Benihana Inc. (BNHN), the leading operator of Japanese restaurants in the U.S, reported earnings of 5 cents per share in the second quarter of 2012, which improved considerably from both the Zacks Consensus Estimate of break-even earnings and the year-ago quarter loss of 21 cents. The better-than-expected results were driven by higher sales.

Total revenue jumped 5.6% year over year to $76.2 million during the quarter, benefiting from restaurant sales growth and marked the seventh consecutive quarter of comparable restaurant sales growth.

Quarter Performance

Comparable restaurant sales during the quarter rose 6.4%, riding on improved same-store sales at all three restaurant concepts. The same-store sales increased 7.7% at Benihana Teppanyaki restaurants attributable to higher guest count arising from the Benihana Teppanyaki Renewal Program and improved 5.3% at RA Sushi restaurants, attributable to higher traffic.

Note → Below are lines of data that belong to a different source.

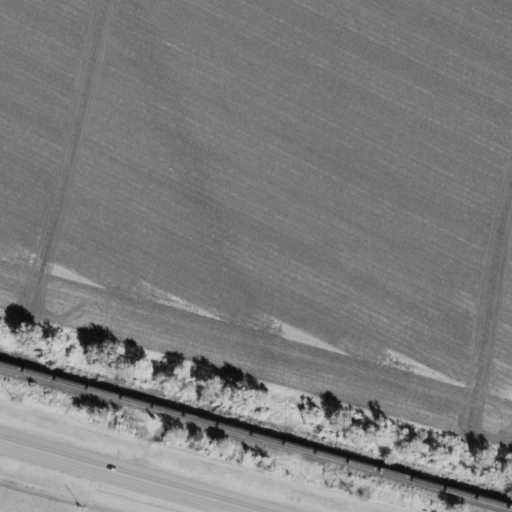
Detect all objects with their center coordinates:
railway: (256, 437)
road: (124, 476)
road: (223, 508)
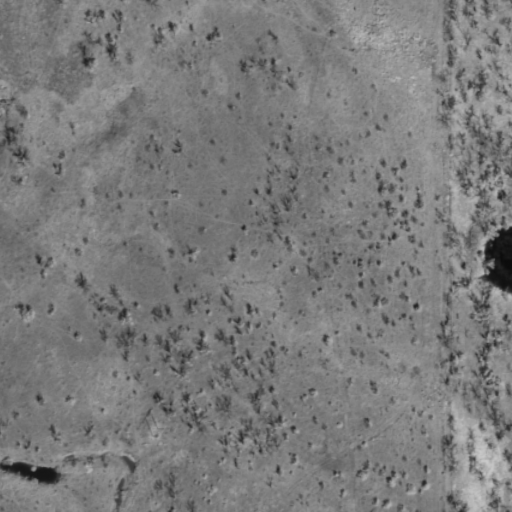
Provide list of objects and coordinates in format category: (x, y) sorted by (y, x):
power tower: (156, 430)
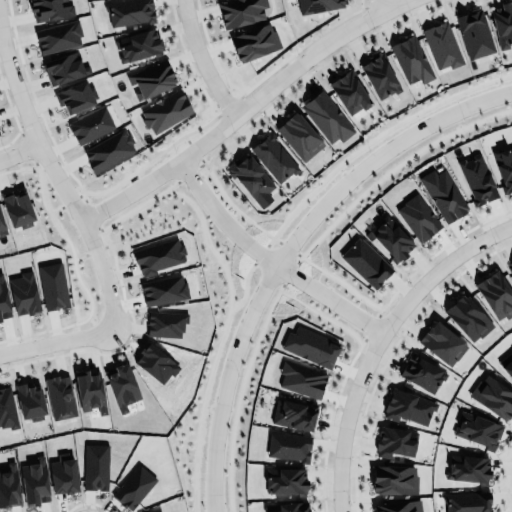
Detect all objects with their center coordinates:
building: (317, 5)
road: (380, 5)
building: (50, 9)
building: (127, 11)
building: (129, 12)
building: (241, 12)
building: (502, 23)
building: (474, 34)
building: (58, 37)
building: (253, 39)
building: (254, 42)
building: (138, 45)
building: (440, 45)
building: (442, 45)
building: (410, 59)
building: (411, 60)
road: (202, 61)
building: (63, 68)
building: (378, 75)
building: (150, 79)
building: (349, 90)
building: (349, 92)
building: (74, 97)
building: (164, 109)
road: (243, 109)
building: (165, 111)
building: (327, 117)
building: (90, 124)
building: (90, 125)
building: (298, 135)
building: (298, 136)
road: (15, 148)
building: (107, 148)
building: (108, 150)
building: (273, 157)
building: (502, 161)
building: (503, 166)
building: (477, 179)
building: (251, 180)
road: (62, 190)
building: (443, 194)
building: (17, 208)
building: (418, 217)
building: (2, 226)
building: (391, 238)
road: (282, 244)
building: (159, 255)
road: (265, 257)
building: (365, 263)
building: (510, 265)
building: (53, 286)
building: (164, 290)
building: (23, 293)
building: (495, 295)
building: (2, 302)
building: (468, 316)
building: (468, 316)
road: (373, 334)
building: (442, 343)
road: (55, 344)
building: (310, 344)
building: (310, 346)
building: (506, 363)
building: (422, 372)
building: (423, 372)
building: (300, 378)
building: (301, 379)
building: (121, 386)
building: (90, 392)
building: (492, 395)
building: (493, 396)
building: (60, 397)
building: (31, 400)
building: (408, 407)
building: (291, 412)
building: (293, 414)
building: (478, 430)
building: (394, 442)
building: (288, 445)
building: (288, 446)
building: (468, 468)
building: (63, 476)
building: (287, 478)
building: (393, 478)
building: (394, 479)
building: (285, 481)
building: (34, 483)
building: (8, 487)
building: (466, 501)
building: (467, 501)
building: (281, 506)
building: (397, 506)
building: (287, 507)
building: (397, 507)
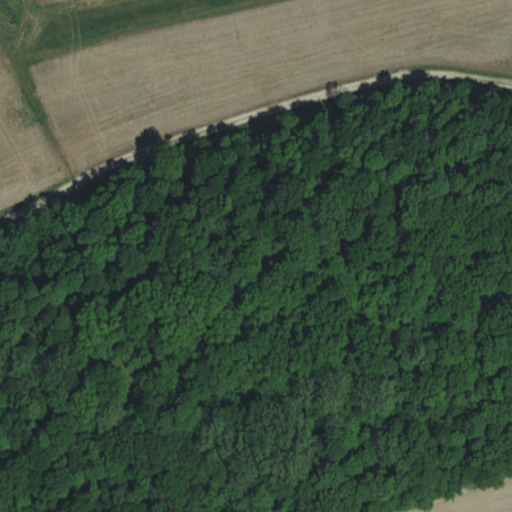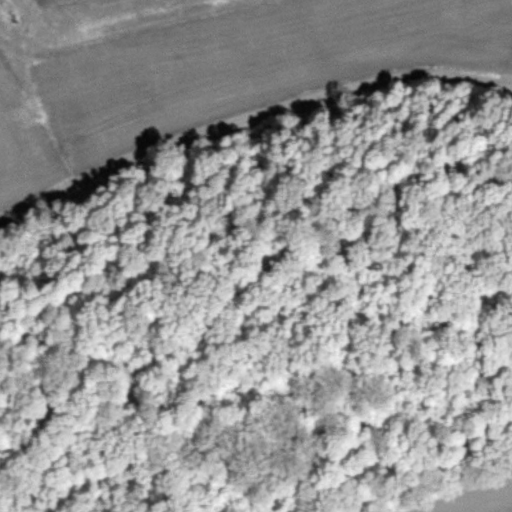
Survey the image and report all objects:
crop: (26, 86)
road: (250, 122)
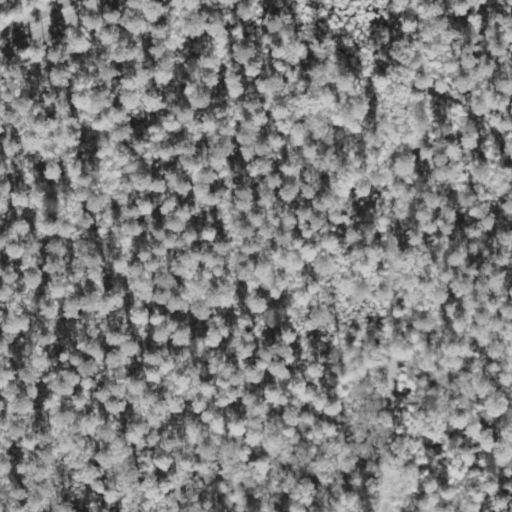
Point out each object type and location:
road: (53, 33)
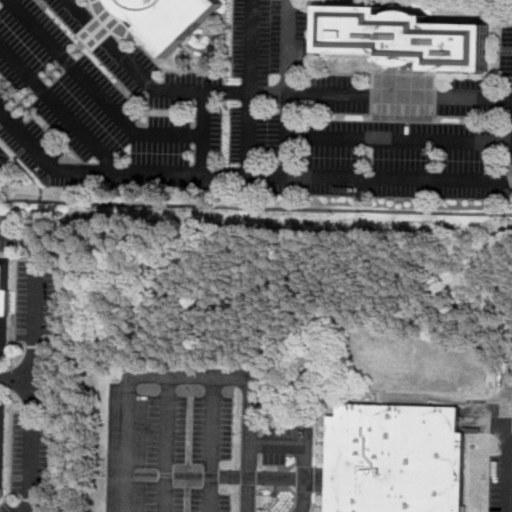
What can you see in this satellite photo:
building: (167, 19)
building: (167, 19)
building: (404, 38)
building: (406, 39)
road: (59, 68)
road: (250, 87)
road: (287, 87)
road: (95, 91)
road: (270, 92)
road: (57, 108)
parking lot: (237, 112)
road: (202, 132)
road: (399, 138)
road: (24, 170)
road: (243, 174)
road: (255, 208)
parking lot: (5, 232)
parking lot: (34, 300)
building: (3, 338)
building: (3, 347)
road: (31, 359)
road: (15, 380)
road: (251, 383)
road: (508, 440)
parking lot: (286, 442)
road: (126, 443)
road: (167, 444)
road: (212, 444)
road: (306, 450)
parking lot: (167, 451)
parking lot: (29, 459)
building: (395, 459)
building: (395, 459)
road: (226, 475)
parking lot: (500, 484)
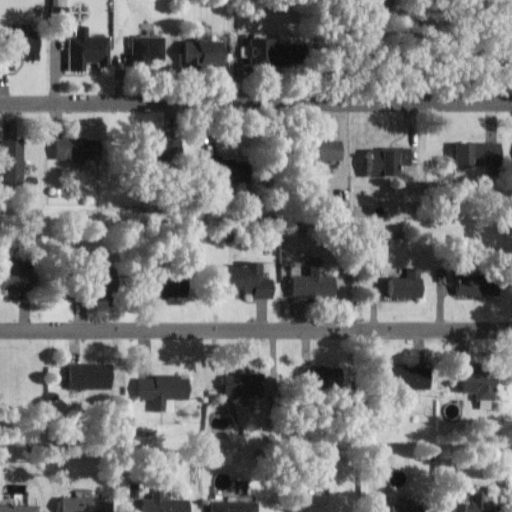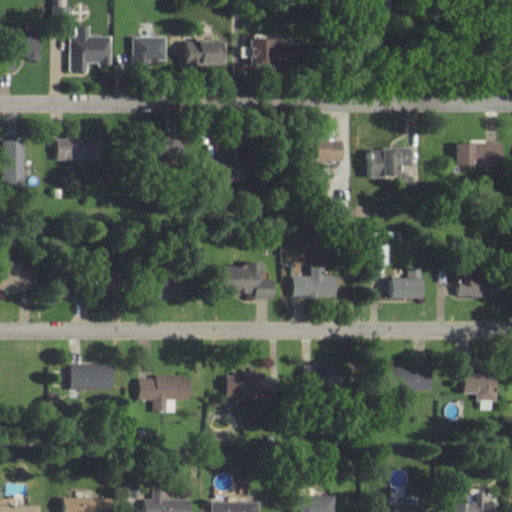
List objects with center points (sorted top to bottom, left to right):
building: (57, 16)
building: (17, 46)
building: (85, 50)
building: (265, 50)
building: (145, 51)
building: (507, 52)
building: (206, 53)
road: (256, 103)
building: (75, 148)
building: (152, 149)
building: (319, 150)
building: (474, 154)
building: (11, 159)
building: (385, 161)
building: (223, 169)
building: (375, 254)
building: (90, 272)
building: (12, 277)
building: (241, 280)
building: (155, 285)
building: (310, 285)
building: (402, 285)
building: (471, 287)
road: (256, 329)
building: (90, 376)
building: (318, 376)
building: (403, 378)
building: (476, 385)
building: (161, 389)
building: (160, 502)
building: (308, 504)
building: (81, 505)
building: (471, 505)
building: (230, 506)
building: (17, 508)
building: (389, 508)
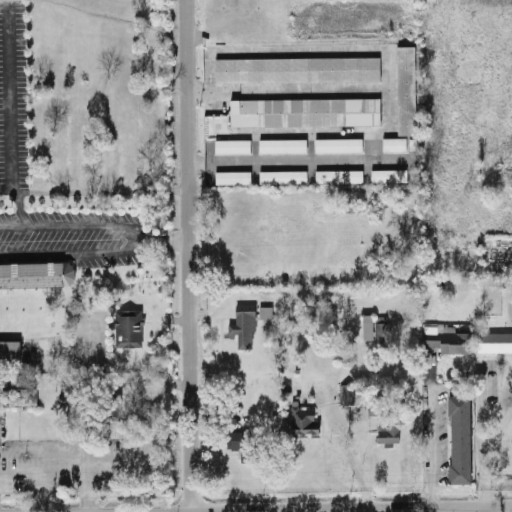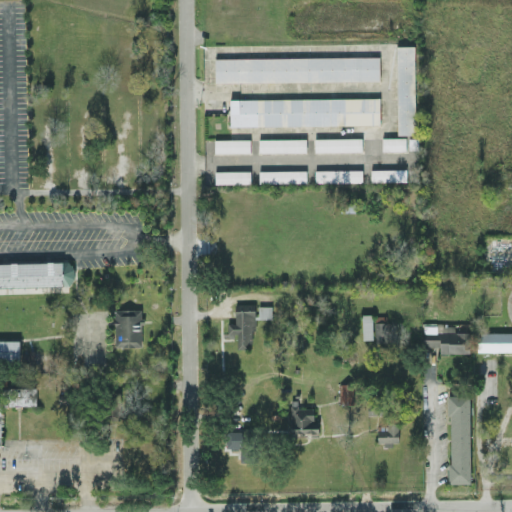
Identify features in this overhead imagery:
road: (5, 19)
building: (297, 68)
road: (295, 88)
building: (405, 89)
road: (399, 92)
building: (304, 111)
building: (393, 143)
building: (281, 144)
building: (337, 144)
building: (231, 145)
road: (481, 148)
road: (302, 164)
building: (388, 174)
building: (282, 175)
building: (338, 175)
building: (232, 176)
road: (5, 223)
road: (194, 255)
building: (36, 273)
building: (264, 311)
building: (367, 325)
building: (128, 327)
building: (242, 328)
building: (383, 331)
building: (445, 337)
building: (494, 340)
building: (9, 349)
building: (346, 393)
building: (302, 419)
building: (387, 432)
road: (430, 438)
building: (459, 438)
building: (243, 443)
road: (59, 474)
road: (301, 508)
road: (462, 508)
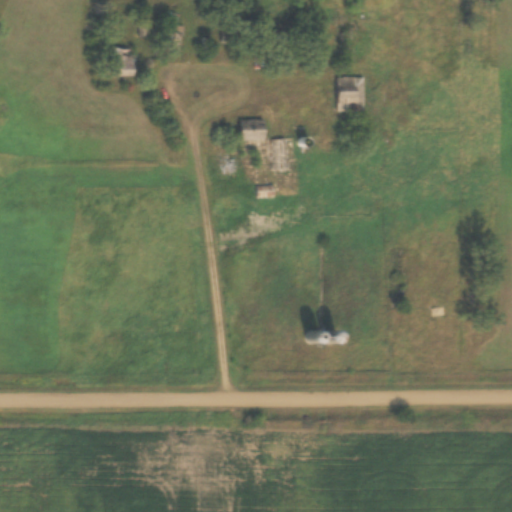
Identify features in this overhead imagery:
building: (115, 61)
building: (345, 93)
road: (256, 398)
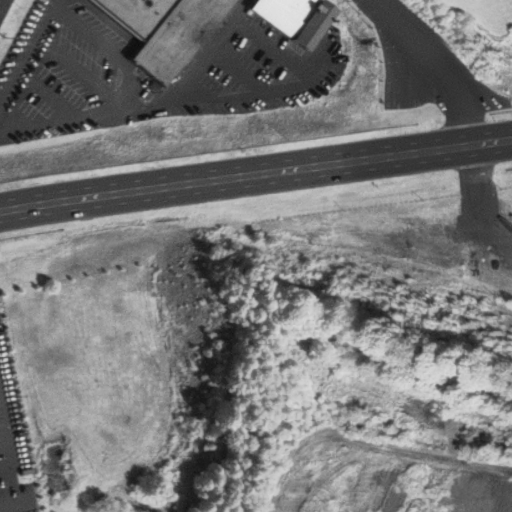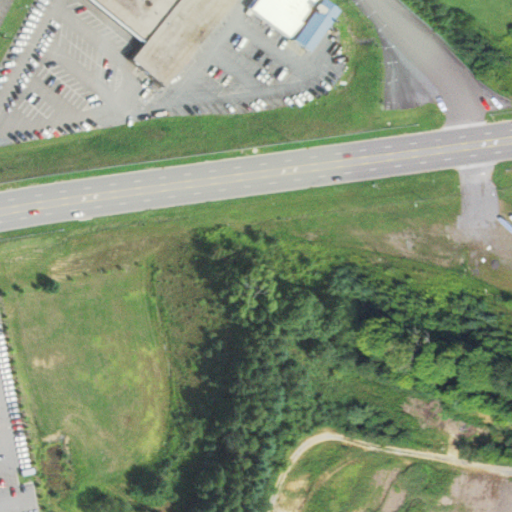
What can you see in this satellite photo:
road: (245, 2)
road: (2, 4)
building: (283, 13)
building: (289, 19)
building: (314, 23)
building: (164, 29)
building: (158, 30)
road: (278, 46)
road: (212, 54)
road: (245, 71)
road: (205, 91)
road: (178, 104)
road: (255, 174)
road: (5, 447)
road: (392, 450)
road: (17, 504)
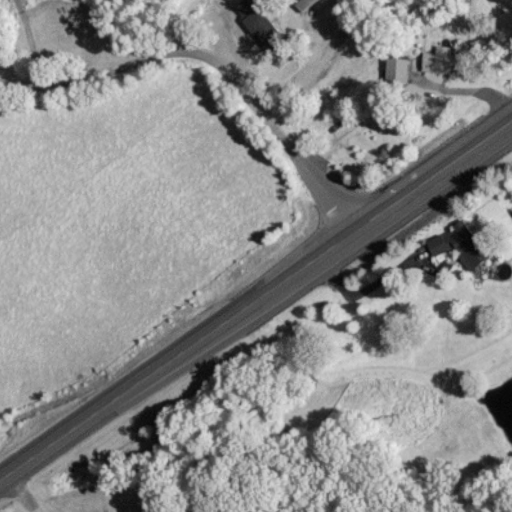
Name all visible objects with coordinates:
building: (310, 5)
road: (30, 46)
building: (443, 68)
road: (210, 71)
building: (466, 251)
road: (256, 301)
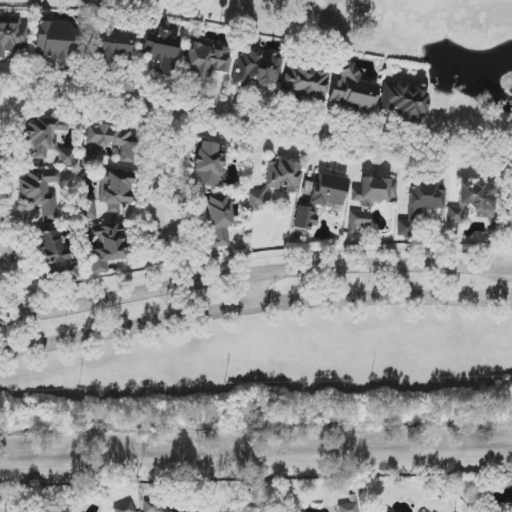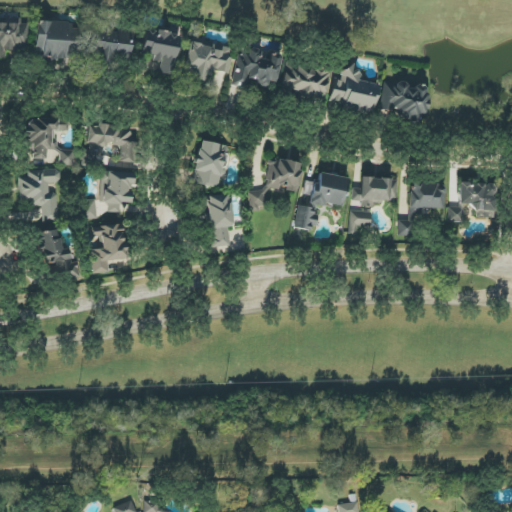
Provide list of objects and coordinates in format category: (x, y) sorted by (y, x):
building: (9, 20)
park: (343, 23)
building: (12, 36)
building: (50, 40)
building: (111, 46)
building: (162, 50)
building: (206, 60)
building: (255, 67)
building: (306, 81)
building: (353, 92)
building: (404, 101)
road: (255, 128)
building: (46, 140)
building: (111, 141)
building: (209, 164)
road: (156, 168)
building: (277, 180)
building: (115, 189)
building: (374, 191)
building: (40, 192)
building: (478, 198)
building: (320, 199)
building: (420, 204)
building: (89, 209)
building: (455, 215)
building: (219, 221)
building: (358, 221)
building: (106, 247)
building: (53, 251)
road: (254, 274)
road: (254, 289)
road: (254, 304)
building: (125, 507)
building: (348, 507)
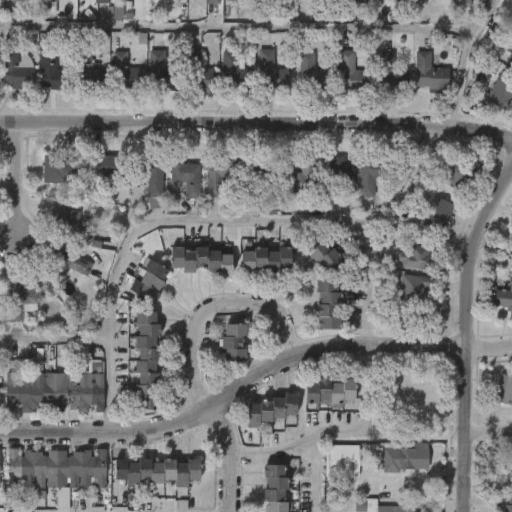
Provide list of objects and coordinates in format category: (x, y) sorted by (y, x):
building: (49, 0)
building: (50, 0)
building: (238, 0)
building: (11, 1)
building: (12, 1)
building: (100, 1)
building: (103, 1)
building: (208, 1)
building: (359, 1)
building: (360, 1)
building: (212, 2)
building: (283, 2)
building: (284, 2)
building: (461, 2)
building: (461, 3)
road: (234, 23)
building: (508, 54)
building: (509, 54)
road: (461, 58)
building: (49, 68)
building: (124, 68)
building: (15, 69)
building: (86, 69)
building: (15, 70)
building: (234, 70)
building: (124, 71)
building: (160, 72)
building: (195, 72)
building: (269, 72)
building: (349, 72)
building: (429, 72)
building: (52, 73)
building: (160, 73)
building: (270, 73)
building: (350, 73)
building: (200, 74)
building: (233, 74)
building: (310, 74)
building: (430, 74)
building: (311, 75)
building: (390, 75)
building: (93, 76)
building: (500, 92)
building: (501, 92)
road: (256, 120)
building: (102, 166)
building: (103, 167)
building: (57, 169)
building: (59, 169)
building: (218, 173)
building: (456, 173)
building: (333, 174)
building: (370, 174)
building: (456, 174)
building: (333, 175)
building: (371, 175)
building: (184, 176)
building: (185, 176)
building: (257, 176)
building: (299, 177)
building: (149, 178)
road: (14, 179)
building: (150, 179)
building: (217, 179)
building: (301, 179)
building: (510, 212)
building: (510, 213)
building: (437, 214)
building: (437, 214)
road: (311, 221)
building: (71, 225)
building: (71, 226)
road: (496, 244)
building: (325, 253)
building: (323, 255)
building: (203, 258)
building: (415, 258)
building: (415, 258)
building: (199, 259)
building: (268, 259)
building: (266, 260)
building: (64, 264)
building: (65, 264)
building: (153, 279)
building: (149, 281)
building: (412, 287)
building: (413, 288)
building: (501, 296)
building: (503, 298)
building: (16, 300)
road: (217, 302)
building: (330, 303)
building: (327, 305)
road: (54, 336)
road: (471, 338)
building: (235, 341)
building: (233, 342)
building: (148, 359)
building: (146, 362)
road: (255, 383)
building: (503, 390)
building: (503, 390)
building: (35, 392)
building: (54, 392)
building: (328, 392)
building: (329, 392)
building: (90, 393)
building: (269, 410)
building: (270, 410)
road: (490, 428)
building: (404, 457)
road: (227, 458)
building: (404, 458)
building: (508, 459)
building: (340, 461)
building: (508, 463)
building: (54, 469)
building: (56, 469)
building: (158, 471)
building: (156, 472)
road: (316, 472)
building: (274, 487)
building: (278, 488)
building: (508, 505)
building: (508, 506)
building: (384, 507)
building: (393, 509)
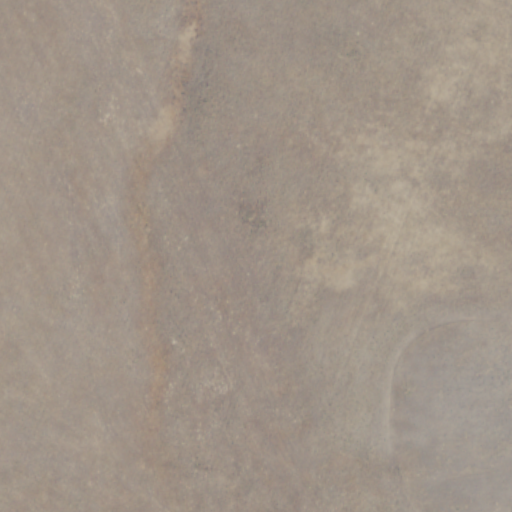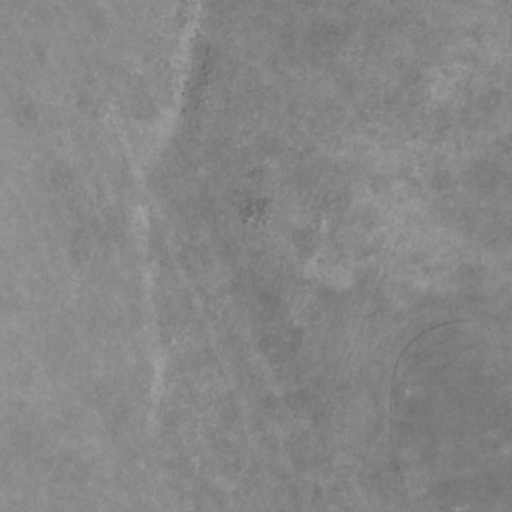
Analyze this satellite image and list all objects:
road: (74, 256)
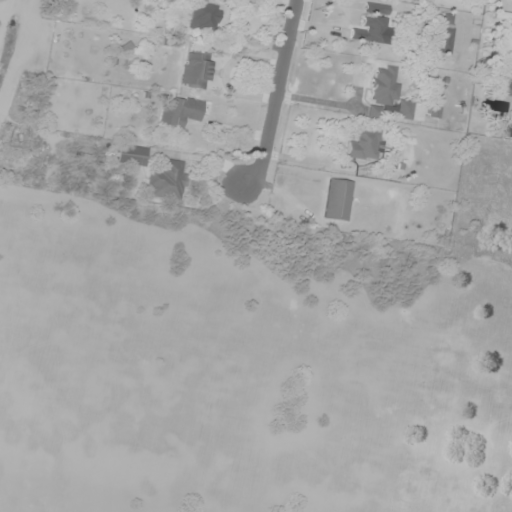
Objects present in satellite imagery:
building: (425, 0)
building: (377, 9)
building: (205, 15)
road: (4, 16)
building: (371, 30)
building: (446, 34)
building: (197, 70)
building: (385, 85)
building: (504, 91)
road: (275, 97)
building: (185, 110)
building: (406, 110)
building: (364, 144)
building: (132, 155)
building: (166, 180)
building: (338, 199)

Moreover same-store sales inched up 0.6% at Haru restaurants notwithstanding the inclement weather conditions along with Hurricane Irene, which hurt the smooth running of the eight Haru outlets.

The Miami-based Japanese restaurant company derives 99.5% of its revenues from restaurant sales and 0.5% from franchisee fees and royalty. Restaurant sales increased 5.6% to $75.8 million in the reported quarter, while franchisee fees and royalty sales climbed 11.3% year over year to $0.4 million.

Cost of food and beverage sales spiked 90 basis points (bps) year over year to 25.3% due to food cost inflation. General and administrative expenses fell from 14.6% in the year-ago quarter to 8.8%. However, restaurant operating expenses contracted 190 bps to 64.9%, due to improved cost and labor management.

Operating income during the quarter improved to $0.9 million from a loss of $4.0 million in the year-ago quarter. Restaurant segment operating income expanded 32% to $6.2 million.

Financial Position

As of October 9, 2011, Benihana had cash and cash equivalents of $6.3 million compared with $4.0 million as of March 27, 2011. At the end of the reported quarter, total current assets were $19.1 million and stockholders' equity was $171.0 million.

Our Take

Benihana has been successful in driving traffic at Benihana Teppanyaki restaurants and continues to focus on enhanced guest experience, operating efficiency, promotions and marketing initiatives at RA Sushi and Haru, respectively. Benihana has also started the third quarter of 2011 on a positive note with comps rising 7.4% for the first four-week period.

The company is also looking for expansion opportunities by opening new Benihana and RA Sushi restaurants going forward. However, increasing food costs and stiff competition from peers like Domino's Pizza Inc. (DPZ) and Red Robin Gourmet Burgers Inc. (RRGB) will drag profits.

The Zacks Consensus Estimates have not budged in the last 60 days, implying an absence of catalysts in the near term. The Zacks Consensus Estimates for 2011 and 2012 are pegged at 32 cents and 47 cents per share, respectively.

Benihana currently retains a Zacks #2 Rank, which translates into a short-term Buy rating. We are also maintaining our long-term Neutral recommendation on the stock.